Unter ungestörten Bedingungen kann ein Ästuar ein Überangebot von Nährstoffen herausfiltern. Vor dem Taifunereignis fanden die Forscher nur geringe Nährstoffmengen im Küstenmeer vor der Mündung des Wenchang. Der Fluß verbreitert sich in seinem Mündungsgebiet zu einer Lagune. Hier fließt das Wasser langsamer und verweilt länger, so dass Phytoplankton, kleine Algen, einen Großteil der Nährstoffe aufnehmen und Sedimente sich am Grund des Gewässers absetzen können. Das bedeutet einen gewissen Schutz für die sensiblen und artenreichen Lebensgemeinschaften vorgelagerter Küstenökosysteme wie Korallenriffe und Seegraswiesen.

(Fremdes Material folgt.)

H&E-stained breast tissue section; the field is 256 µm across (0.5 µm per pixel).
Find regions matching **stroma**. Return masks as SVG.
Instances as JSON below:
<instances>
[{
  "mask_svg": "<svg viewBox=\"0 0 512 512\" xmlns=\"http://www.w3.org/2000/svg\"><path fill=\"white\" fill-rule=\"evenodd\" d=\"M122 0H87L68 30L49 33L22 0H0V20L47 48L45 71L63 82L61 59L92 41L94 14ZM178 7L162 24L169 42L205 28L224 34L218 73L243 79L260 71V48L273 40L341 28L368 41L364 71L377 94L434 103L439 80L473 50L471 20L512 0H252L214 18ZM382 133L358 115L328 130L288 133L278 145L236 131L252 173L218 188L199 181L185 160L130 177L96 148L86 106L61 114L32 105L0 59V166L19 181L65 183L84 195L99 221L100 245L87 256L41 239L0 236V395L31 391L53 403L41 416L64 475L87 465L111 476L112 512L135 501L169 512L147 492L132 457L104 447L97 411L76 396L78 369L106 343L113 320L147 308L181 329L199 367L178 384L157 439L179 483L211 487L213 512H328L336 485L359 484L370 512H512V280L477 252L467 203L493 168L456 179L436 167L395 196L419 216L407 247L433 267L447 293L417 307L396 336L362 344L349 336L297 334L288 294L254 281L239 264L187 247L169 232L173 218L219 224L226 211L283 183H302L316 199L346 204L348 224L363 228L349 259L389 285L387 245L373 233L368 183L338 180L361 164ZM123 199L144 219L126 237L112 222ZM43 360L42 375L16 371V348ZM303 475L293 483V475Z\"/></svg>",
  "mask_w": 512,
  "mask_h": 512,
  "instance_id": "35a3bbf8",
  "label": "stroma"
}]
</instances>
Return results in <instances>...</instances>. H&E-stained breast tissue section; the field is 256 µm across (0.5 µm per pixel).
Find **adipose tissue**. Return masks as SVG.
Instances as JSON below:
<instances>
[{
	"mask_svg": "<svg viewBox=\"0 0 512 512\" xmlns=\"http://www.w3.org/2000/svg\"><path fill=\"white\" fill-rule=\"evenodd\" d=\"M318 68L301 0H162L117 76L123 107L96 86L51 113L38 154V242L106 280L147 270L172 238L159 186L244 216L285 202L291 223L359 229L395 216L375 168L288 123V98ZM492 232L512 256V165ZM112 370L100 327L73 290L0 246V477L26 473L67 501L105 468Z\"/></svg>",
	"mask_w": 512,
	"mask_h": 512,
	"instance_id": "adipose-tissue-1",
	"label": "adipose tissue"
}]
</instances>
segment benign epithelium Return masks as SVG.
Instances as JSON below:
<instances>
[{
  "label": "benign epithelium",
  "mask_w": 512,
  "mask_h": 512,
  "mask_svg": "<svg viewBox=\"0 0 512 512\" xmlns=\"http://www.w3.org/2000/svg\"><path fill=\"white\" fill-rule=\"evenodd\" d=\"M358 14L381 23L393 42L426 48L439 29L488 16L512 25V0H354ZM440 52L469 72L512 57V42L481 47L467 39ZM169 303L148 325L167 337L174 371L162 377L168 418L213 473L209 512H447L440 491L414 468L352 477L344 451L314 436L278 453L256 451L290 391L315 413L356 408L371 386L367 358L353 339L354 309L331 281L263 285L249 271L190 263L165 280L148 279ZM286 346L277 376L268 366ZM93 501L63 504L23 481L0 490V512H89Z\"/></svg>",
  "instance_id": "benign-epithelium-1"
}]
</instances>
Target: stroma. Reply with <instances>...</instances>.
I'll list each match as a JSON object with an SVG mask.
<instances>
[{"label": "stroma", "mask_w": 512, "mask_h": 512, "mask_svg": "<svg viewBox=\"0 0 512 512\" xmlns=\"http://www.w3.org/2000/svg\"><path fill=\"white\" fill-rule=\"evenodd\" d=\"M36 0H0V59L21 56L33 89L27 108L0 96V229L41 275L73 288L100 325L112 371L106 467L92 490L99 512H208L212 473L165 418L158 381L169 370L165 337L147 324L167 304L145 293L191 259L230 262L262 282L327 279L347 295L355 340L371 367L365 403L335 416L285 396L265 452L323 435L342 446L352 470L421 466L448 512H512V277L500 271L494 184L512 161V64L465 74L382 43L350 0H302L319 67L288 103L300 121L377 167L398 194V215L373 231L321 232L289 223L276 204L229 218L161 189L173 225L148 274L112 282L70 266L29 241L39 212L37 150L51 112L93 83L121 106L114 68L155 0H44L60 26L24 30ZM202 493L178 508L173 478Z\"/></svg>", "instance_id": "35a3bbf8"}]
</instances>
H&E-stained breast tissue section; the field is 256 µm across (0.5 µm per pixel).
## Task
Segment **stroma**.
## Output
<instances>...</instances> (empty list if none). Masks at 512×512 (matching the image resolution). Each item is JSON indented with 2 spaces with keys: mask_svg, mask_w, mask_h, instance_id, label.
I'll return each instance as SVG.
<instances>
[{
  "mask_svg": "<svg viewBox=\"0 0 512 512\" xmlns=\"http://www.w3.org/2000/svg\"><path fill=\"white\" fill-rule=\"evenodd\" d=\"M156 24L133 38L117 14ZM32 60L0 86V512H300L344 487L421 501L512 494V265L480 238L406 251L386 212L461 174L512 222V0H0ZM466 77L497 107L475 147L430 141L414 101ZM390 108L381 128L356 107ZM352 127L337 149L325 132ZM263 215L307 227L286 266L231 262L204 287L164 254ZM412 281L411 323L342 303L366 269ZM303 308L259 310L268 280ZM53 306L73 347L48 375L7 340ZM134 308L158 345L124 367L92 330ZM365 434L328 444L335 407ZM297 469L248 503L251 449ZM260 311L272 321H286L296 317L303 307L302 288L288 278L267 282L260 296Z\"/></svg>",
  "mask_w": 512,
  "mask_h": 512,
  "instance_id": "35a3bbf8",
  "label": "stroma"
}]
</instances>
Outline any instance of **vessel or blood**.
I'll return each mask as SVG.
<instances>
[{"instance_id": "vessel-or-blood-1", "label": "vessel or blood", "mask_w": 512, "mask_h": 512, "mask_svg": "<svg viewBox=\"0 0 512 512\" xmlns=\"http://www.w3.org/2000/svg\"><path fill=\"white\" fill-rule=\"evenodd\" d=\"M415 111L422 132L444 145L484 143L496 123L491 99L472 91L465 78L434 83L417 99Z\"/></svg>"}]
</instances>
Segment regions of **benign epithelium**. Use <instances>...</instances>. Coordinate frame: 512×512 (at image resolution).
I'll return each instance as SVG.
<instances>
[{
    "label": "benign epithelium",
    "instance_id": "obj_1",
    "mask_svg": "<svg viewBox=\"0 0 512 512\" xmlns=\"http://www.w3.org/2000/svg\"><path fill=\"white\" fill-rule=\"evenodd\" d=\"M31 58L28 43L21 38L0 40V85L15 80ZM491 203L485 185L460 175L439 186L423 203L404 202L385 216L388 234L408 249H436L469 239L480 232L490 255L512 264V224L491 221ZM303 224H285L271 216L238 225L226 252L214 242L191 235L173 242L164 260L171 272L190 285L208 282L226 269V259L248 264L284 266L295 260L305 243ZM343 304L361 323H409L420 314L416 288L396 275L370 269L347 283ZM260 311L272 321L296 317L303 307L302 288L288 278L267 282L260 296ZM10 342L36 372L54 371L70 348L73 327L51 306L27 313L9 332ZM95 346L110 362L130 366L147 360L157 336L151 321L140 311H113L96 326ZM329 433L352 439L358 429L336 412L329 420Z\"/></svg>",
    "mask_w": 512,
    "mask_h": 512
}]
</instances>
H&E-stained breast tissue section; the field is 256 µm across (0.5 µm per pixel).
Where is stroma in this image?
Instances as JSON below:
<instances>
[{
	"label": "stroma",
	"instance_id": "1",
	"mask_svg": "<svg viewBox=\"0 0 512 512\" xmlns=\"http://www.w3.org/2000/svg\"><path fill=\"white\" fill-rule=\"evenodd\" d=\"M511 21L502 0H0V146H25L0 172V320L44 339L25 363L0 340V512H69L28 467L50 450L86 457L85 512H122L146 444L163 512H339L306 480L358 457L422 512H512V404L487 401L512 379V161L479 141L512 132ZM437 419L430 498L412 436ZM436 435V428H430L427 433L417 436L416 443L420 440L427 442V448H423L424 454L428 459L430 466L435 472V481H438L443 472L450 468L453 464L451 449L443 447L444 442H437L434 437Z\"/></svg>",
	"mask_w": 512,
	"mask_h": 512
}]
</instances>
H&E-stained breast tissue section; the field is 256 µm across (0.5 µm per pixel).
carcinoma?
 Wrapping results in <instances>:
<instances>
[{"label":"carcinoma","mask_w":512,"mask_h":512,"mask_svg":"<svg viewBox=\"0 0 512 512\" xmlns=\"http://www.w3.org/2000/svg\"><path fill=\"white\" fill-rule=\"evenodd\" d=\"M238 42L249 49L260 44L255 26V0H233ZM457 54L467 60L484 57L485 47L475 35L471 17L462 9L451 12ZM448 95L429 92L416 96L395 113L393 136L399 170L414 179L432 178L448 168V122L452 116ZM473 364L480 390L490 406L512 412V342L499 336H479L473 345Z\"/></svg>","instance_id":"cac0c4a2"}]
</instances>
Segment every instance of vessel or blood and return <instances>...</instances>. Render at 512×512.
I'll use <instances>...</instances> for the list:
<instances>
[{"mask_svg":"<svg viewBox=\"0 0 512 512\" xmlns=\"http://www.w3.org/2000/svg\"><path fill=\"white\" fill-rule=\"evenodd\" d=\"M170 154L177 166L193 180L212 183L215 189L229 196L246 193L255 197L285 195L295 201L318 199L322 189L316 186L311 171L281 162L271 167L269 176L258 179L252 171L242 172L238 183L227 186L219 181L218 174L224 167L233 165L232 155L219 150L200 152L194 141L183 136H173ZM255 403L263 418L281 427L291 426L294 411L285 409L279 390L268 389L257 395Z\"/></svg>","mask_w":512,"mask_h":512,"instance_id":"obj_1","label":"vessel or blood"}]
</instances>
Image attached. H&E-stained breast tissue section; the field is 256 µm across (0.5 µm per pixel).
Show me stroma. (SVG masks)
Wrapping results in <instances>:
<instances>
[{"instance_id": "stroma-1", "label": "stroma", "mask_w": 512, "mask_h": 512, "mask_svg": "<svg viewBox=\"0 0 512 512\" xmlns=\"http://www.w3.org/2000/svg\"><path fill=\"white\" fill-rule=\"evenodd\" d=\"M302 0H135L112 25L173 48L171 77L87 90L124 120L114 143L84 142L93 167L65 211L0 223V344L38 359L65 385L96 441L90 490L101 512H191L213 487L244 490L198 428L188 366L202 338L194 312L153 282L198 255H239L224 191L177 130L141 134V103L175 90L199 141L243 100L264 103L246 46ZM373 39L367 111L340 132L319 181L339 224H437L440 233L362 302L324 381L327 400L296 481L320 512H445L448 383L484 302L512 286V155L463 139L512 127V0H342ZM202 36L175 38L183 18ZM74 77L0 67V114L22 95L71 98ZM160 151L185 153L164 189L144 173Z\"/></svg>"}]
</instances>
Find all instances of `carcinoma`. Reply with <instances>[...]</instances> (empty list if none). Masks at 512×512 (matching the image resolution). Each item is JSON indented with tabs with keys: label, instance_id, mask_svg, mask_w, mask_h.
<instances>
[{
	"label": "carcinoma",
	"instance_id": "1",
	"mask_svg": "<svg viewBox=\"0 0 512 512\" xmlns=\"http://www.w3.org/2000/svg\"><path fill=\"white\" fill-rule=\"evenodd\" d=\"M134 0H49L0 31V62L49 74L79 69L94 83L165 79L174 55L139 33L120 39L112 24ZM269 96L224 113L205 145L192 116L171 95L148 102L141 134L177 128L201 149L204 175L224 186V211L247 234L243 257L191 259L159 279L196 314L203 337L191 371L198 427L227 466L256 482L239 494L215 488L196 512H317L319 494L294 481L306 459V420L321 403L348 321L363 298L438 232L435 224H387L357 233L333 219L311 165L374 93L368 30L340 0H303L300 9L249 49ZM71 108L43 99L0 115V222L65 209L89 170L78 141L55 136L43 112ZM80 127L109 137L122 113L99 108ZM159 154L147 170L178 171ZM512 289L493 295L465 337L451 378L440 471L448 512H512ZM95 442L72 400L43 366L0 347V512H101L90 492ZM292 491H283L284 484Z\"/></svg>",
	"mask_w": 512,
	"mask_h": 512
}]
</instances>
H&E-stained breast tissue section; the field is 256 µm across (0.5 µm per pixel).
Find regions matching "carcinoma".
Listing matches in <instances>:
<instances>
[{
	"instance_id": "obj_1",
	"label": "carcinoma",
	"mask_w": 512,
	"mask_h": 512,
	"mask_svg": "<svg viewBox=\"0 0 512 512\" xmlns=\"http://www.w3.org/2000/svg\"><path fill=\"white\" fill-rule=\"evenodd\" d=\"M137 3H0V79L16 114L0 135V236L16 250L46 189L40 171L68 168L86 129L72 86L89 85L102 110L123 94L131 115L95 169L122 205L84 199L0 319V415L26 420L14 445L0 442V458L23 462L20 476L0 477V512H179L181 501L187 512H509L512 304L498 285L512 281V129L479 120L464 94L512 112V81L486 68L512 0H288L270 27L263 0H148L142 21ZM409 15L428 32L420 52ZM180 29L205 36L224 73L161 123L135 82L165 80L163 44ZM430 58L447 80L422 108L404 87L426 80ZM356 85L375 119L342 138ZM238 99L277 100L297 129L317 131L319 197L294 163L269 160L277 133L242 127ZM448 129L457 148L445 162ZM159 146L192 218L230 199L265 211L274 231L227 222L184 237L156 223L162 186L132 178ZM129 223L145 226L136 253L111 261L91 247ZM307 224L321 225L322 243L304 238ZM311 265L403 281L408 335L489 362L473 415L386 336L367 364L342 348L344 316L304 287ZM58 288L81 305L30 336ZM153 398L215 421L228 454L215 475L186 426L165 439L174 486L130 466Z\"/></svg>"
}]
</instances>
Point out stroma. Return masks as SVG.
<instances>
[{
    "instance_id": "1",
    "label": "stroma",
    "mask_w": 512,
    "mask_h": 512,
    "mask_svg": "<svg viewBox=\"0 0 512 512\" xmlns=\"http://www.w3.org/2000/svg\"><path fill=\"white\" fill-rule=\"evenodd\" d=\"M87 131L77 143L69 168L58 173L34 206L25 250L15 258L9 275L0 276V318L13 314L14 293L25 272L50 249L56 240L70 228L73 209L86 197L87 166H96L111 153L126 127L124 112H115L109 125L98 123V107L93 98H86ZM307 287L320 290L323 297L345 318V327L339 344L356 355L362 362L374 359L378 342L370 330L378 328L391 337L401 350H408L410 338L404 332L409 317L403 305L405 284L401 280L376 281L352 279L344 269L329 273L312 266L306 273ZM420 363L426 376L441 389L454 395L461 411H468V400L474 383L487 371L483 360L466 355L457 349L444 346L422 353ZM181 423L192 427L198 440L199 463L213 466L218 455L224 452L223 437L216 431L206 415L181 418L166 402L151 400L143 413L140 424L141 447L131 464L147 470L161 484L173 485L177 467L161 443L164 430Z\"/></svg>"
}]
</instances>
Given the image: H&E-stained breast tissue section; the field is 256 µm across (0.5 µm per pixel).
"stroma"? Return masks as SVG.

Taifun Kammuri mit seinen heftigen Regenfällen hingegen schwemmte das Phytoplankton aus dem Ästuar ins Küstenmeer hinaus, zusammen mit großen Mengen an Nährstoffen aus Aquakultur und Landwirtschaft sowie erodierten Böden. In den Küstengewässern bildeten sich Algenblüten. Auch große Massen an Süßwasser wurden weit ins Meer hineingetrieben. Zwei Wochen nach dem Sturm hatten sich die Verhältnisse am Wenchang noch nicht normalisiert.

Korallenriffe und Seegaswiesen sind an salzhaltiges, klares Wasser mit geringen Nährstoffkonzentrationen angepasst. In Hainan sind diese Küstenhabitate durch Überfischung, Dynamit- und Zyanidfischerei bereits sehr stark geschädigt. Wie die Forscher am Wenchang beobachten konnten, belasten Taifune sie zusätzlich. Experten diskutieren darüber, dass aufgrund des Klimawandels die Häufigkeit und Intensität von Wirbelstürmen ansteigen könnte. Überall dort in den Tropen, wo die zerstörerische Kraft von Naturgewalten und menschlichen Einflüssen zusammentreffen, könnte das für die Küstenökosysteme und ihre Ressourcen verheerende Folgen haben.

Publiziert in:

Herbeck, L.S., Unger, D., Krumme, U., Liu, S.M., Jennerjahn, T. (2011) Typhoon-induced precipitation impact on nutrient and suspended matter dynamics of a tropical estuary affected by human activities in Hainan, China. Estuarine Coastal and Shelf Science 93: 375-388.